Work item ▸ Give all of the data again exactly as written, omitting every image.

Data shown ▸
::::
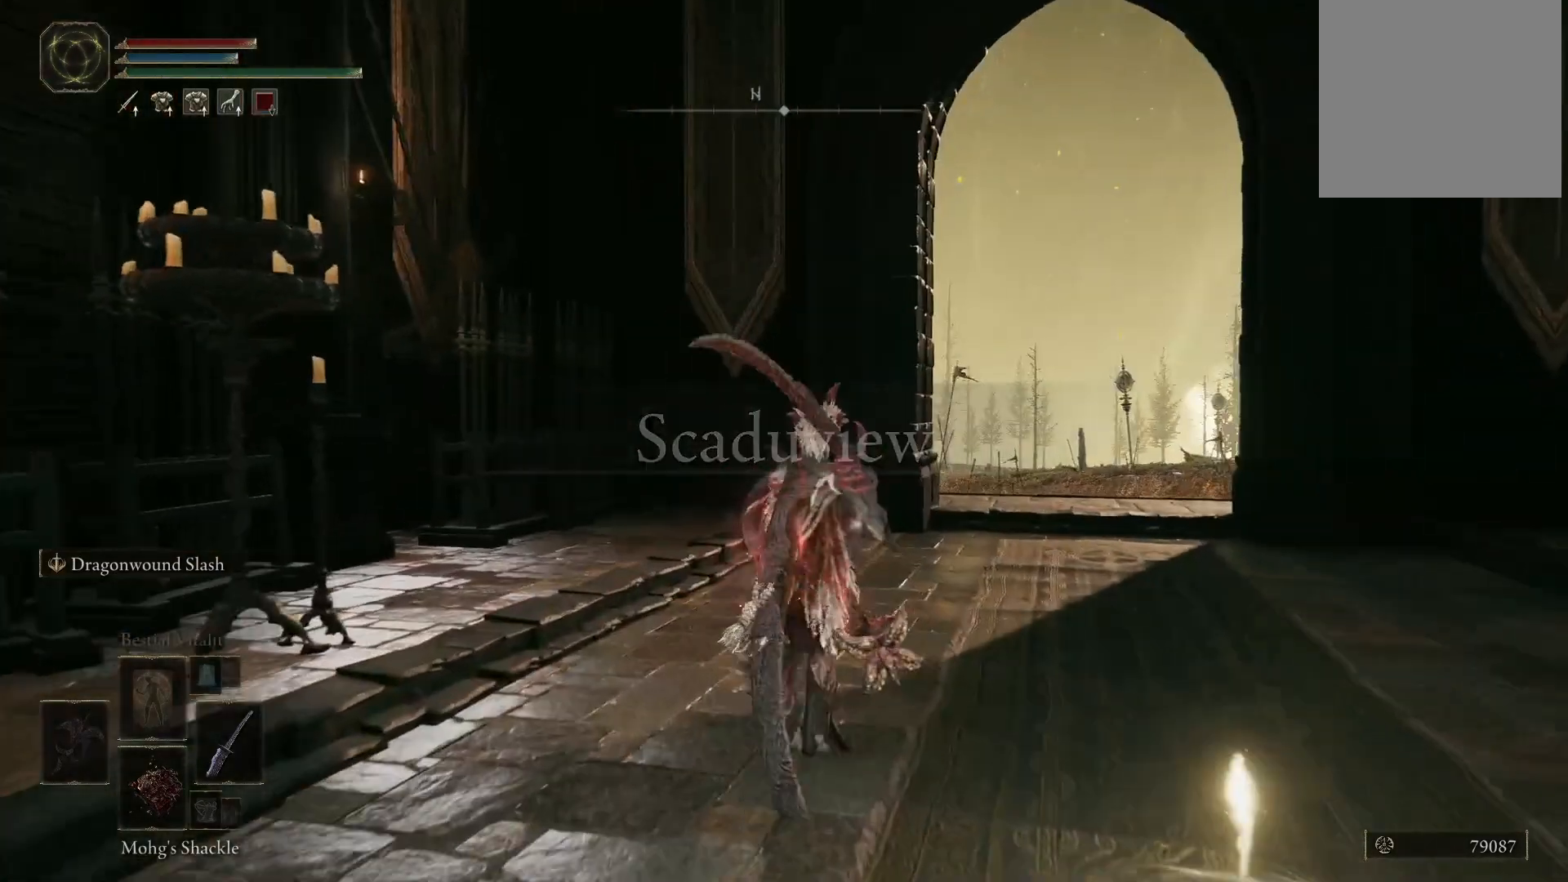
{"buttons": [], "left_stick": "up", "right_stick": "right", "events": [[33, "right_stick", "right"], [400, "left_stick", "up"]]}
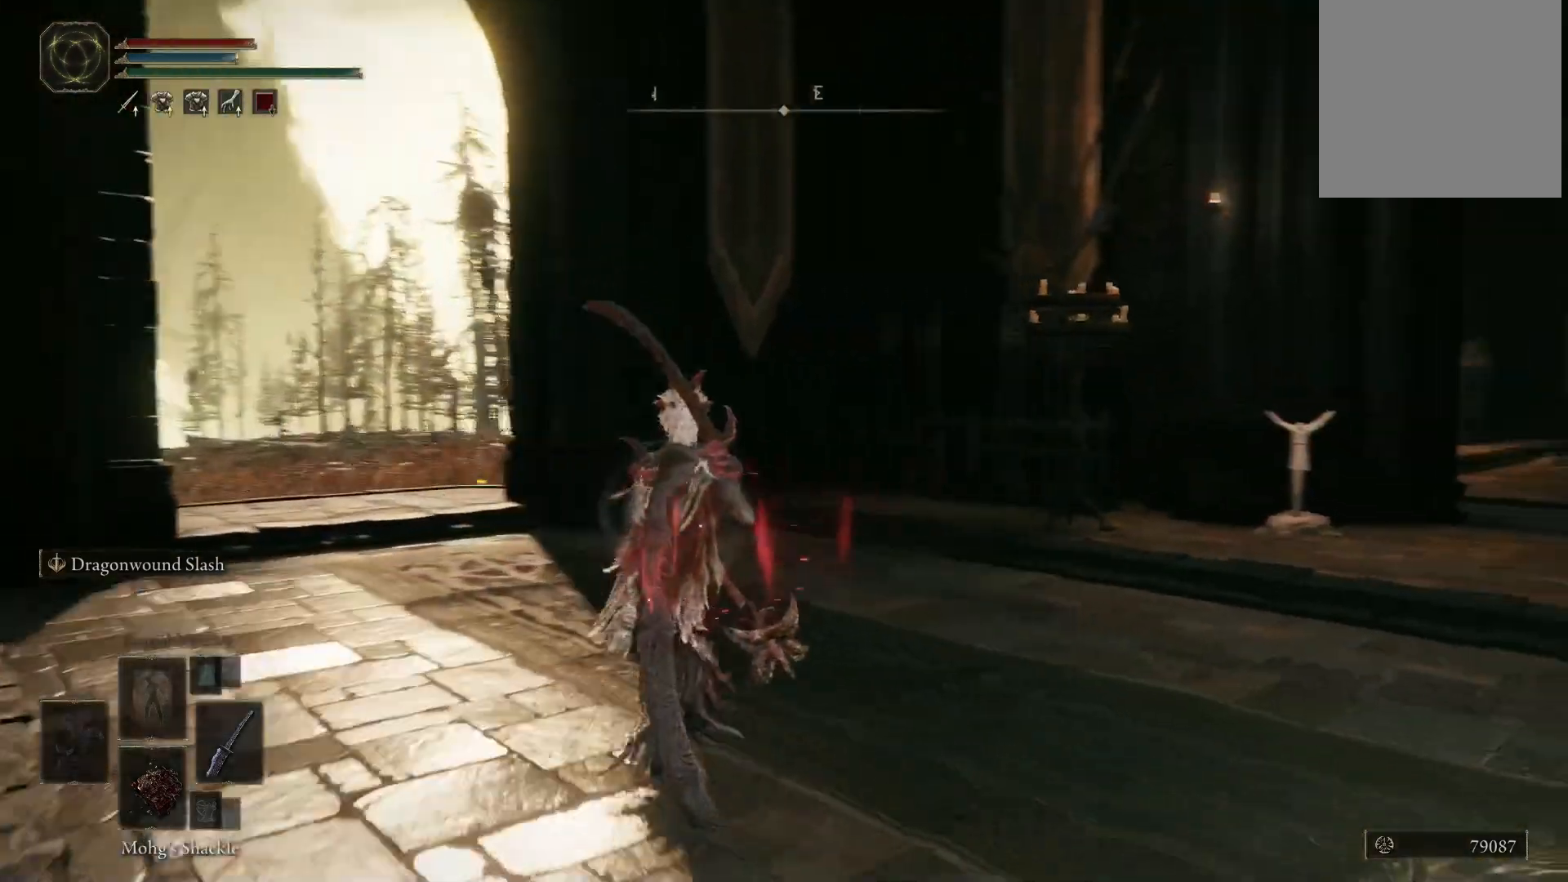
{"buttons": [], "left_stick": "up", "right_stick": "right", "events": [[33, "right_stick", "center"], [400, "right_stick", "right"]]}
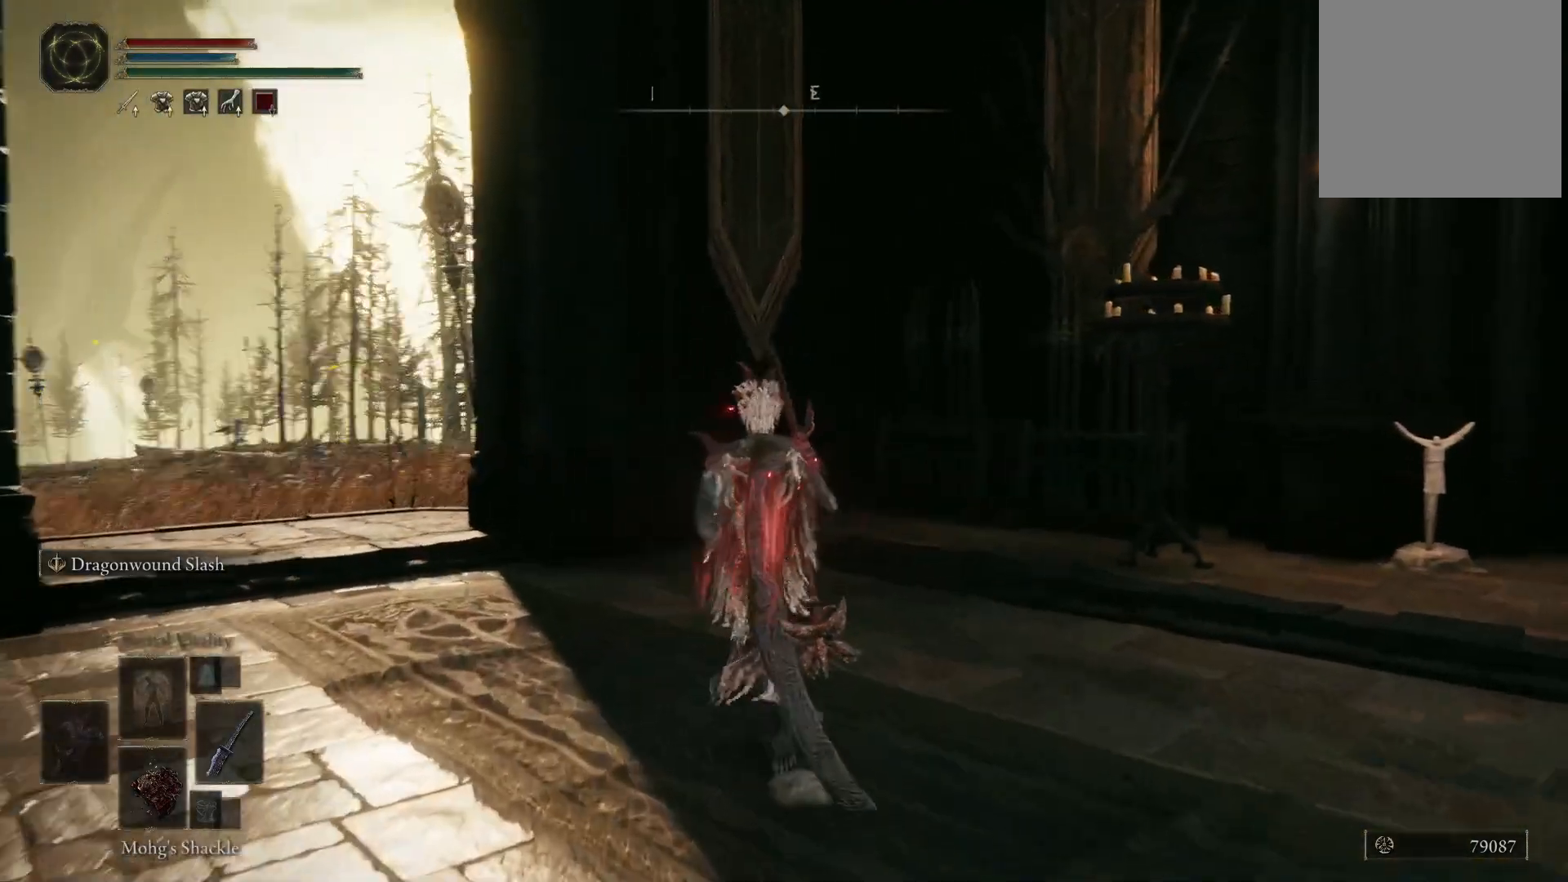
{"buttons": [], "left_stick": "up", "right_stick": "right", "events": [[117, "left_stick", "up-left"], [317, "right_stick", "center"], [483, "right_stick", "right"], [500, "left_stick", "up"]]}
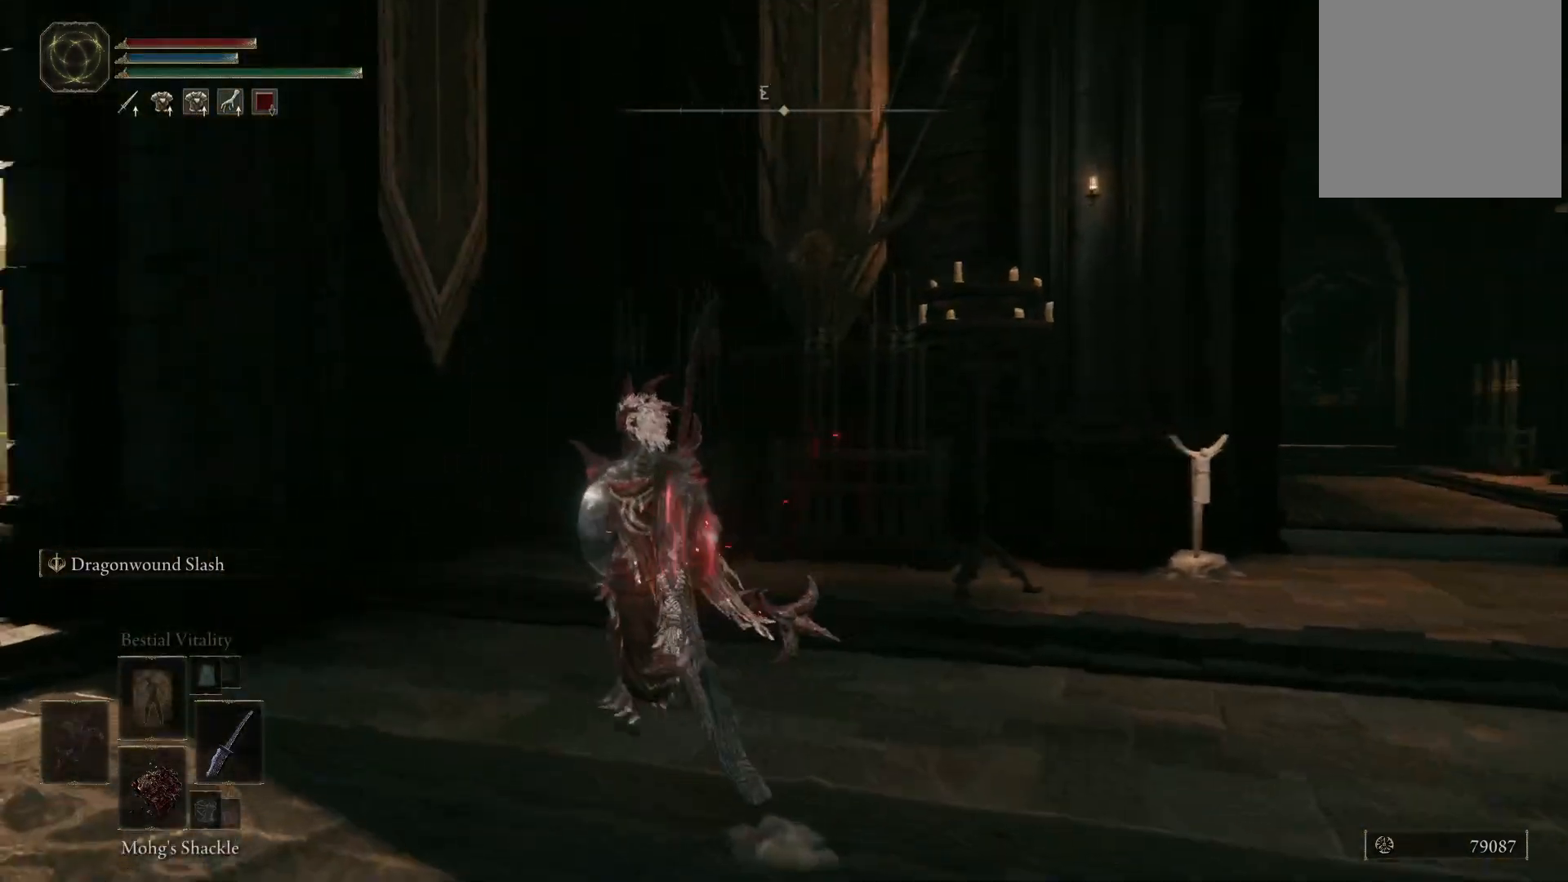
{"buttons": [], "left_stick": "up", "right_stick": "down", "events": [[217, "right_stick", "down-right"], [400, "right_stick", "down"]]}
::::
Task solution ▸
{"buttons": [], "left_stick": "up", "right_stick": "right", "events": [[33, "right_stick", "right"], [400, "left_stick", "up"]]}
{"buttons": [], "left_stick": "up", "right_stick": "right", "events": [[33, "right_stick", "center"], [400, "right_stick", "right"]]}
{"buttons": [], "left_stick": "up", "right_stick": "right", "events": [[117, "left_stick", "up-left"], [317, "right_stick", "center"], [483, "right_stick", "right"], [500, "left_stick", "up"]]}
{"buttons": [], "left_stick": "up", "right_stick": "down", "events": [[217, "right_stick", "down-right"], [400, "right_stick", "down"]]}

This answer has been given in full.